Fix 3: PostgreSQL Replication Configuration

# postgresql.conf — prevent isolated primary from accepting writes
# When primary loses connection to ALL replicas, pause accepting writes

synchronous_standby_names = 'ANY 1 (replica1, replica2)'
# Write only succeeds when at least 1 replica confirms it

# If no replicas available, primary enters pause mode
# This prevents split brain at the cost of availability during partition

# wal_level = replica (minimum for streaming replication)
# max_wal_senders = 10
# wal_keep_size = 1GB  # Keep enough WAL for replica to catch up
// Detect if PostgreSQL is primary or replica before writing
async function ensurePrimary(client: pg.Client): Promise<void> {
  const result = await client.query('SELECT pg_is_in_recovery()')
  const isReplica = result.rows[0].pg_is_in_recovery

  if (isReplica) {
    throw new Error('Cannot write to replica — this is not the primary')
  }
}

// Write path always verifies it's talking to primary
async function writeWithPrimaryCheck(data: any) {
  await ensurePrimary(primaryClient)
  await primaryClient.query('INSERT INTO events...', data)
}

Fix 4: Detecting Split Brain in Redis

// Redis doesn't prevent split brain by default
// Use MIN-REPLICAS to prevent isolated primary from accepting writes

// redis.conf:
// min-replicas-to-write 1       # Primary requires >= 1 replica connected
// min-replicas-max-lag 10       # Replica must be within 10s of primary

// If primary loses all replicas, it refuses writes
// This means: during partition, isolated primary becomes read-only
// Prevents split brain at cost of write unavailability

// Also: use WAIT command to verify replication before responding
await redis.set('critical:data', value)
await redis.wait(1, 1000)  // Wait for 1 replica to confirm, timeout 1000ms
// If wait returns 0, your write might not be replicated

Fix 5: Application-Level Optimistic Concurrency

// Even if your infrastructure prevents split brain,
// design your application to detect and handle conflicts

interface DocumentWithVersion {
  id: string
  version: number  // Timestamp or vector clock
  data: any
}

class ConflictAwareStore {
  async save(doc: DocumentWithVersion): Promise<DocumentWithVersion> {
    const existing = await this.db.findById(doc.id)

    if (existing && existing.version > doc.version) {
      // Conflict: existing document is newer than what we're trying to save
      throw new ConflictError({
        message: 'Document has been modified since you last read it',
        currentVersion: existing.version,
        yourVersion: doc.version,
        currentData: existing.data,
        yourData: doc.data,
      })
    }

    return this.db.save({ ...doc, version: Date.now() })
  }
}

// Let caller decide how to resolve conflict
async function updateWithConflictResolution(id: string, update: any) {
  try {
    return await store.save({ id, ...update })
  } catch (err) {
    if (err instanceof ConflictError) {
      // Last-write-wins (simple)
      const merged = { ...err.currentData, ...err.yourData }
      return store.save({ id, data: merged, version: err.currentVersion + 1 })

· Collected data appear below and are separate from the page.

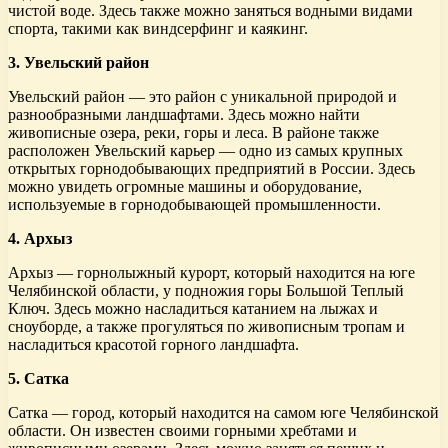
чистой воде. Здесь также можно заняться водными видами
спорта, такими как виндсерфинг и каякинг.
3. Увельский район
Увельский район — это район с уникальной природой и
разнообразными ландшафтами. Здесь можно найти
живописные озера, реки, горы и леса. В районе также
расположен Увельский карьер — одно из самых крупных
открытых горнодобывающих предприятий в России. Здесь
можно увидеть огромные машины и оборудование,
используемые в горнодобывающей промышленности.
4. Архыз
Архыз — горнолыжный курорт, который находится на юге
Челябинской области, у подножия горы Большой Теплый
Ключ. Здесь можно насладиться катанием на лыжах и
сноуборде, а также прогуляться по живописным тропам и
насладиться красотой горного ландшафта.
5. Сатка
Сатка — город, который находится на самом юге Челябинской
области. Он известен своими горными хребтами и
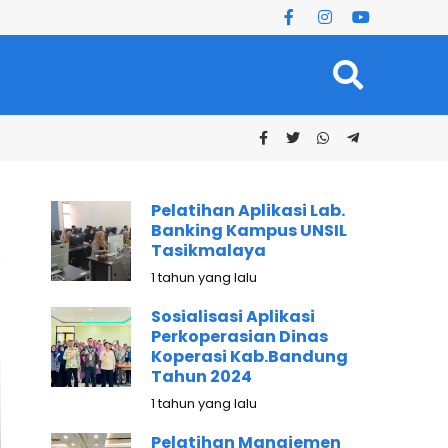
Pelatihan Aplikasi Lab.
Banking Kampus UNSIL
Tasikmalaya
1 tahun yang lalu
Sosialisasi Aplikasi
Perkoperasian Dinas
Koperasi Kab.Bandung
Tahun 2024
1 tahun yang lalu
Pelatihan Manajemen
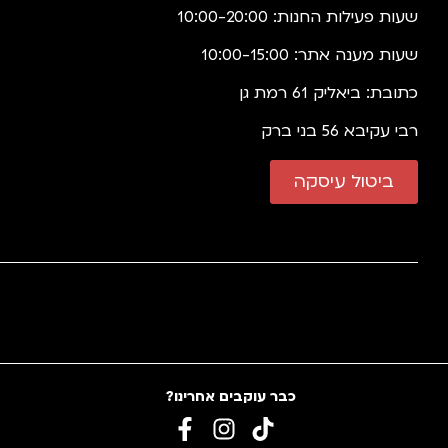
שעות פעילות החנות: 10:00-20:00
שעות מענה אתר: 10:00-15:00
כתובת: ביאליק 61 רמת גן
רבי עקיבא 56 בני ברק
ביטול עיסקה
כבר עוקבים אחרינו?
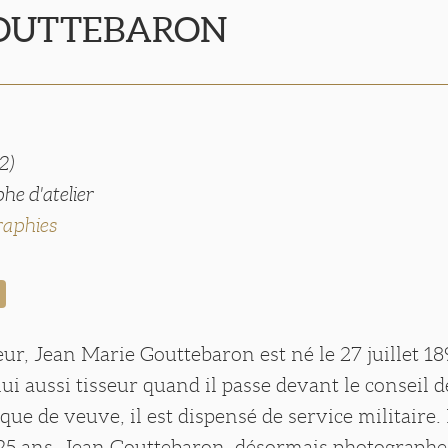
GOUTTEBARON
2)
he d'atelier
raphies
seur, Jean Marie Gouttebaron est né le 27 juillet 
t lui aussi tisseur quand il passe devant le conseil 
ique de veuve, il est dispensé de service militaire.
 25 ans, Jean Gouttebaron, désormais photographe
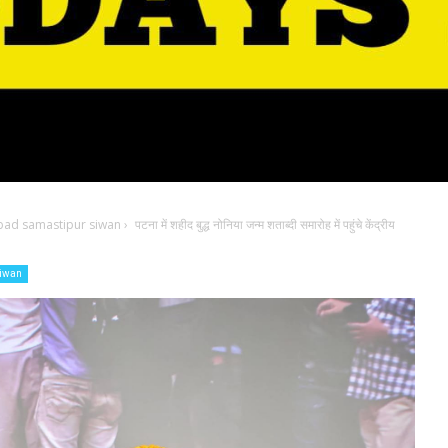
bad samastipur siwan
›
पटना में शहीद बुद्ध नोनिया जन्म शताब्दी समारोह में पहुंचे केंद्रीय
siwan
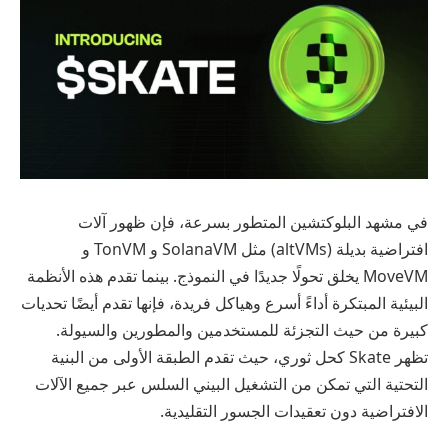
في مشهد البلوكتشين المتطور بسرعة، فإن ظهور آلات
افتراضية بديلة (altVMs) مثل SolanaVM و TonVM و
MoveVM يخلق تحولًا جديدًا في النموذج. بينما تقدم هذه الأنظمة
البيئية المبتكرة أداءً أسرع وهياكل فريدة، فإنها تقدم أيضًا تحديات
كبيرة من حيث التجزئة للمستخدمين والمطورين والسيولة.
تظهر Skate كحل ثوري، حيث تقدم الطبقة الأولى من البنية
التحتية التي تمكن من التشغيل البيني السلس عبر جميع الآلات
الافتراضية دون تعقيدات الجسور التقليدية.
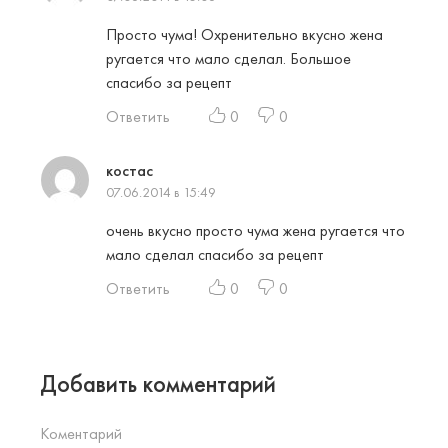
Просто чума! Охренительно вкусно жена
ругается что мало сделал. Большое
спасибо за рецепт
Ответить
0
0
костас
07.06.2014 в 15:49
очень вкусно просто чума жена ругается что
мало сделал спасибо за рецепт
Ответить
0
0
Добавить комментарий
Коментарий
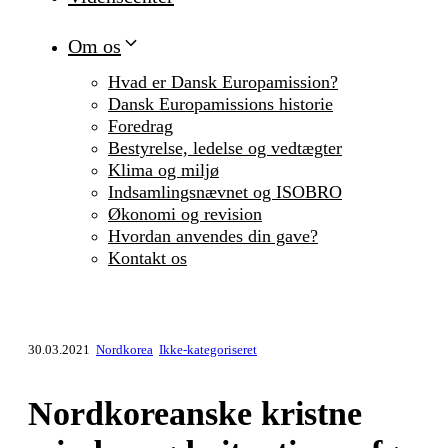
Om os
Hvad er Dansk Europamission?
Dansk Europamissions historie
Foredrag
Bestyrelse, ledelse og vedtægter
Klima og miljø
Indsamlingsnævnet og ISOBRO
Økonomi og revision
Hvordan anvendes din gave?
Kontakt os
30.03.2021
Nordkorea
Ikke-kategoriseret
Nordkoreanske kristne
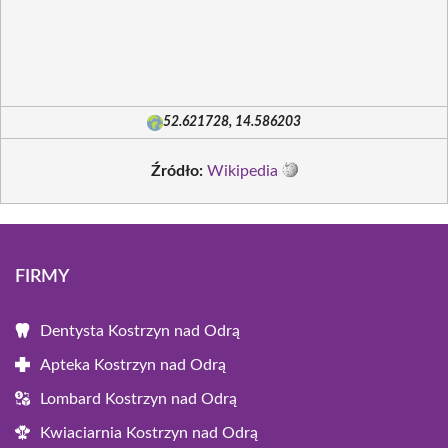
52.621728, 14.586203
Źródło:
Wikipedia
FIRMY
Dentysta Kostrzyn nad Odrą
Apteka Kostrzyn nad Odrą
Lombard Kostrzyn nad Odrą
Kwiaciarnia Kostrzyn nad Odrą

      // Or: reject and ask user to resolve (safest for critical data)
    }
    throw err
  }
}

Split Brain Prevention Checklist

  • ✅ Odd number of nodes (3, 5) — enables majority quorum
  • ✅ Sentinel/Patroni/etcd for leader election with quorum
  • synchronous_standby_names to require replica acknowledgment
  • ✅ Fencing tokens to reject writes from demoted primaries
  • min-replicas-to-write in Redis for write safety
  • ✅ Application-level version columns for conflict detection
  • ✅ Monitor replication lag — alert if lag > threshold
  • ✅ Chaos testing: simulate network partition annually

Conclusion

Split brain is rare but catastrophic — two primaries accepting conflicting writes is one of the hardest failure modes to recover from. Prevent it with quorum-based consensus: any operation requires acknowledgment from a majority of nodes, so neither partition can independently make progress. Use synchronous replication to require replica confirmation on critical writes. Implement fencing tokens to reject stale primary writes after failover. And design your application with version columns that detect conflicts before they corrupt your data. The right choice is almost always to sacrifice availability during a partition rather than risk data corruption.